One day, fashion changed and those vintage dresses and poodle hairdos and MGM fox furs started to look démodé. Trendy girls were dyeing their hair pink and shoving safety pins through their cheeks and walking down the Kings Road wearing trash bags and ripped stockings. In one fell swoop, punk killed everything that preceded it, including the fag hag.

For me, it happened one night at the aforementioned Sombrero. It was 1977, the peak of punk, the year of the queen’s Silver Jubilee. I was accompanied by several fags and a fag hag called Denise who was in full punk vinyl. Her hair looked like a tornado of bleached scrambled egg. It wasn’t really a beehive. It was more like an explosion in a mattress factory. She had made a dress out of Union Jack tourist shopping bags and Scotch tape. She wore ripped white fishnets and black-patent porno shoes from a sex shop in Soho. She looked brilliant.

The pissy Spanish bloke on the door took one look at Denise and told her to take a hike.

“You hate me because I’m a woman!” said the combative Denise, trying out some poorly rehearsed, unfamiliar feminist rhetoric. (We fags and fag hags were very apolitical. We never owned TVs or read newspapers.)

“I bet if I was a man you would let me in,” continued Denise.

“You’re not a woman. You’re not a man. You’re a mess!”

Denise grinned from ear to ear.

“Finally, a compliment!” she said, and we all about-turned and left, never to return.

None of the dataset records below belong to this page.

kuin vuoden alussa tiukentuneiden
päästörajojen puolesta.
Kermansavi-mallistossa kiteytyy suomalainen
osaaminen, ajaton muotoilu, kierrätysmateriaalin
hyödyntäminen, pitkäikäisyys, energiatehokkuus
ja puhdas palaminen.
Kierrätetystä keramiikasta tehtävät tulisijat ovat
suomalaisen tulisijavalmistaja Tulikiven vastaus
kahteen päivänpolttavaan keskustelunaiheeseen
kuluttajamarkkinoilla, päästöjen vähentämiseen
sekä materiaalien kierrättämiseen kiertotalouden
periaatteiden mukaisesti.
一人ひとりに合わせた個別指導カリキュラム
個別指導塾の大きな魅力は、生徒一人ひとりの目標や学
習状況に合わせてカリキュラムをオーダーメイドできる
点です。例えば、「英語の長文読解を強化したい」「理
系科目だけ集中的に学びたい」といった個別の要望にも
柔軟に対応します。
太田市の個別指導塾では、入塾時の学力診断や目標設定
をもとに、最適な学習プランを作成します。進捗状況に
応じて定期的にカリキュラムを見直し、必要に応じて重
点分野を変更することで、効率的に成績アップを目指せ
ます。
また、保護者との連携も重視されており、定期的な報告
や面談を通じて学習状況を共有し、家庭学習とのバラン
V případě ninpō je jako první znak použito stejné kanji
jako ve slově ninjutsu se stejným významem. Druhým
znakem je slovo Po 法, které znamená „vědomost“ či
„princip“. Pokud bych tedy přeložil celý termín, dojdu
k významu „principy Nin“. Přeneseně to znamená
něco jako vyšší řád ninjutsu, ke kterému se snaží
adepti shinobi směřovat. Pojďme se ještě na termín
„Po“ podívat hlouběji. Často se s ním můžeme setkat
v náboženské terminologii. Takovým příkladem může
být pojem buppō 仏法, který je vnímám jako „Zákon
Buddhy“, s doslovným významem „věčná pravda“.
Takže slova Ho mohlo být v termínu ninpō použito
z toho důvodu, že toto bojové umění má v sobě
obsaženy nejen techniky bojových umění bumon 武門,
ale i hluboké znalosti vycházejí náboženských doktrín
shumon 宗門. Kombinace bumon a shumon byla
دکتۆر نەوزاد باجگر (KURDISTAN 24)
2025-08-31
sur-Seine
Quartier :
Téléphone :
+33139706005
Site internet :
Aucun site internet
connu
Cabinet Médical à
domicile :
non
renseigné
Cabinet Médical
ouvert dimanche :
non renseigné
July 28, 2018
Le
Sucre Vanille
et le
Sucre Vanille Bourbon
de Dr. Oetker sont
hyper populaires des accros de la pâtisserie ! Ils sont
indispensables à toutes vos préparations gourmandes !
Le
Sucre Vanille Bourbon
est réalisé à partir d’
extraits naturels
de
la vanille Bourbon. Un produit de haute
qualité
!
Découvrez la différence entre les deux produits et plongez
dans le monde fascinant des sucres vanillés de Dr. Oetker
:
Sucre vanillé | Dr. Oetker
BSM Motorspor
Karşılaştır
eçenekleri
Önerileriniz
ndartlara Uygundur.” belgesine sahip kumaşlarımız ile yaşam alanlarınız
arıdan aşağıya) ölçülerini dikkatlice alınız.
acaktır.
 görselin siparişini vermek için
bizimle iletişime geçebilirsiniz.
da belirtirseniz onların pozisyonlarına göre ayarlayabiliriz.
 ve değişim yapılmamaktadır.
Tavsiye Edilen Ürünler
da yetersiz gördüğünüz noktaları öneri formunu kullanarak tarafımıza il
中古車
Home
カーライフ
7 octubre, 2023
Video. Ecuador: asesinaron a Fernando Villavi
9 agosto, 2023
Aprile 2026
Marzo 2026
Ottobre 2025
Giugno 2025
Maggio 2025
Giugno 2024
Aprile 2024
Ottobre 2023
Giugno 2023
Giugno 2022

We jumped on a bus bound for the West End, and headed straight to a fab new place that Denise had heard about called Louise’s where, thanks to the anarchy of punk, gay and straight and fat and thin and fem and butch had all started to mingle and merge. The punk movement was nothing if not inclusive: The only qualifications were the desire to get dressed up and to annoy people. We fags and fag hags were a shoo-in.

Overnight, the concept of the fag hag suddenly seemed as tired and dusty as a Judy Garland fan club membership card.

 

Will the fag hag ever come back?

It’s hard to imagine a scenario where her services will be required. The world has changed. Men, straight men, have become much less obnoxious over the last few years. Some are even a bit nelly. The whole metrosexual thing has improved conditions for straight gals and eliminated the need to go screeching around with a claque of ghettoized gay men. And gay men in big cities are no longer marginalized. Hanging out with gay boys is normal and easy and does not require the kind of full-time commitment made by the great fag hags of yore.

So what happened to all my old fag hags? The Lous and Denises and Gingers? Lots of them got married or shacked up and had kids. Yes, kids. What could be more fun than having a fun-loving fag hag for a mother?

The biggest concentration of surviving fag hags—in the world, bar none—is probably to be found in Florida.

Look at that overdressed broad over there, strutting down Lincoln Road in Miami Beach, wearing leopard mules and capri pants. She’s probably taking that scrawny poodle to the groomer. I bet you anything her best friend, Stephen, does her roots as a favor every other week, and her favorite Bowie album is still Hunky Dory.